From Bugzilla Helper: User-Agent: Mozilla/5.0 (X11; U; Linux i686; en-US; rv:1.2) Gecko/20021202 Description of problem: All versions of Red Hat I've seen, including the latest phoebe beta release, run atd by default and yet this daemon does absolutely nothing by default ! Hence, I am proposing that atd isn't run by default in future releases of Red Hat. Version-Release number of selected component (if applicable): How reproducible: Always Steps to Reproduce: 1. Install pretty well any version of Red Hat (e.g. the phoebe beta) 2. After logging in, do "ps -ef" to see if atd is running 3. Check the default atd config (/etc/at.allow, /etc/at.deny, /var/spool/at). 4. Read "man atd". Actual Results: atd is always run every time any default-installed version of Red Hat is booted and it remains running all the time. The default atd config has no "at" jobs at all. There is no shipped /etc/at.allow, /etc/at.deny is "empty" (one blank line) and /var/spool/at is empty too. The man page for atd states, as a "bug": "The functionality of atd should be merged into cron(8)." Expected Results: Either atd should do "something" timed by default (note that cron/anacron *does* have several shipped cron jobs by default, but "at" doesn't) or it should not be run by default. It's as simple as that. Additional info: I have never bothered using the "at" suite either on Linux or on commercial UNIXes, because "cron" basically does all you need for timed jobs. Even the atd author is implying in the atd man page that the command is redundant and any non-cron functionality should be added to cron rather than atd being run. Hence, this is a request for enhancement that atd is no longer run at startup - it certainly should be shipped/installed with future Red Hat distros in case someone does indeed want to run it, but it's plainly crazy for it to be run by default.
Maybe you're right, While I don't use "at" myself, I could imagine some users may well use it for running one time jobs at a certain time. Atd is only using about 500kB of memory on my machine - it doesn't seem to use too many resources. How serious do you think this problem is?
I'm not the original poster, but I'd be in favor of the change (assuming it is very explicitly mentioned in release notes and other documentation). at seems to be a standard UNIX tool (mentioned in the canocnical books), but I've never seen anyone using it either. As for "only 500 KB": I've got too many programs requiring "only 500 KB" running unneeded most of the time. Count also the half a second at system boot ;-)

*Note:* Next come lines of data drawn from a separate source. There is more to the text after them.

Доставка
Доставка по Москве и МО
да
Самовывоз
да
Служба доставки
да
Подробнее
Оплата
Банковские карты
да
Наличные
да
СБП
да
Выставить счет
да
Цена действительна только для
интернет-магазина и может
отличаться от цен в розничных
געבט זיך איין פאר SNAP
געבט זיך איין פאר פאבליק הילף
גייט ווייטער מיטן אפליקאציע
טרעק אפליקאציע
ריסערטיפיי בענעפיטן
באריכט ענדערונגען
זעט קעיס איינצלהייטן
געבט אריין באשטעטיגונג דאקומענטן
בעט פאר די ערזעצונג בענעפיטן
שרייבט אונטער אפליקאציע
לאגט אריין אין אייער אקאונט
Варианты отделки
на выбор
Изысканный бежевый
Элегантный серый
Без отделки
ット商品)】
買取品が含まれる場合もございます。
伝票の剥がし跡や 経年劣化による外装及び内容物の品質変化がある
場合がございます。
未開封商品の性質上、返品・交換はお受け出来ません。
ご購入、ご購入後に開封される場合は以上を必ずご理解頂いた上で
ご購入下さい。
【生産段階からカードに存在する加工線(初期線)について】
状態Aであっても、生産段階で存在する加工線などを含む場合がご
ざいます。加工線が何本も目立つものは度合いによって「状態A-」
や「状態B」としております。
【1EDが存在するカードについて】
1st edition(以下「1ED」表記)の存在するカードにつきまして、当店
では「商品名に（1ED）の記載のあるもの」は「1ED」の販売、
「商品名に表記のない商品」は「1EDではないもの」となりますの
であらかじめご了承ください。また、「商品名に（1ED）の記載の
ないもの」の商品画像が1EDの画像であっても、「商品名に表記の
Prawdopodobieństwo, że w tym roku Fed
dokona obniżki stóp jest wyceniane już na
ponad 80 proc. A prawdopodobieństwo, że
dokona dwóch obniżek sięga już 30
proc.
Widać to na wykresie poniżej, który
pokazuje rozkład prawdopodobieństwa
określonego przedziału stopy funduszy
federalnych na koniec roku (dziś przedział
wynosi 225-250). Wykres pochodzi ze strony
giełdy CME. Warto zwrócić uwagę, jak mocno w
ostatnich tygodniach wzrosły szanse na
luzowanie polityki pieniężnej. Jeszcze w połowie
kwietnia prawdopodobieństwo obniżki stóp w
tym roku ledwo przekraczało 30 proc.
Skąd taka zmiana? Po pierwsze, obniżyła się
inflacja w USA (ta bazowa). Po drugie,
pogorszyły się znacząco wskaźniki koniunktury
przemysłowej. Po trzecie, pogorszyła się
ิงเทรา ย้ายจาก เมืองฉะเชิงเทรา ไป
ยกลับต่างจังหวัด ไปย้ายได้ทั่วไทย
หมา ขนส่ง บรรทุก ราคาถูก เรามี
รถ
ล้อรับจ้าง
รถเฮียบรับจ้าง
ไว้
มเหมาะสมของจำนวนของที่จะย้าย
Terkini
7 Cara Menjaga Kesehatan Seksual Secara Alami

It should be noted here that the proposal is simply to turn off atd at the various runlevels, which I can do (and do indeed do !) with this command after installation: chkconfig --level 0123456 atd off It's not proposed that atd isn't installed by default - it's only that atd isn't actually run by default when the machine is booted. Unlike processes like gpm - which *do* something [mouse can move cursor on the console] by default - atd is a process that really does nothing by default. Why run something permanently in the background on boot that does absolutely nothing by default unless the user bothers to configure it, especially when an adequate alternative, cron, is available anyway ?
One thing that atd provides that crond doesn't, is the "batch" service, which runs something when the system-load goes below a certain level - I don't think crond provides such functionality. Anyway under your suggestion is still under consideration.
I still think that "at" and "batch" are useful enough and expected to work out of the box on un!xes that they warrant having atd running by default. So I'm going to close this for now.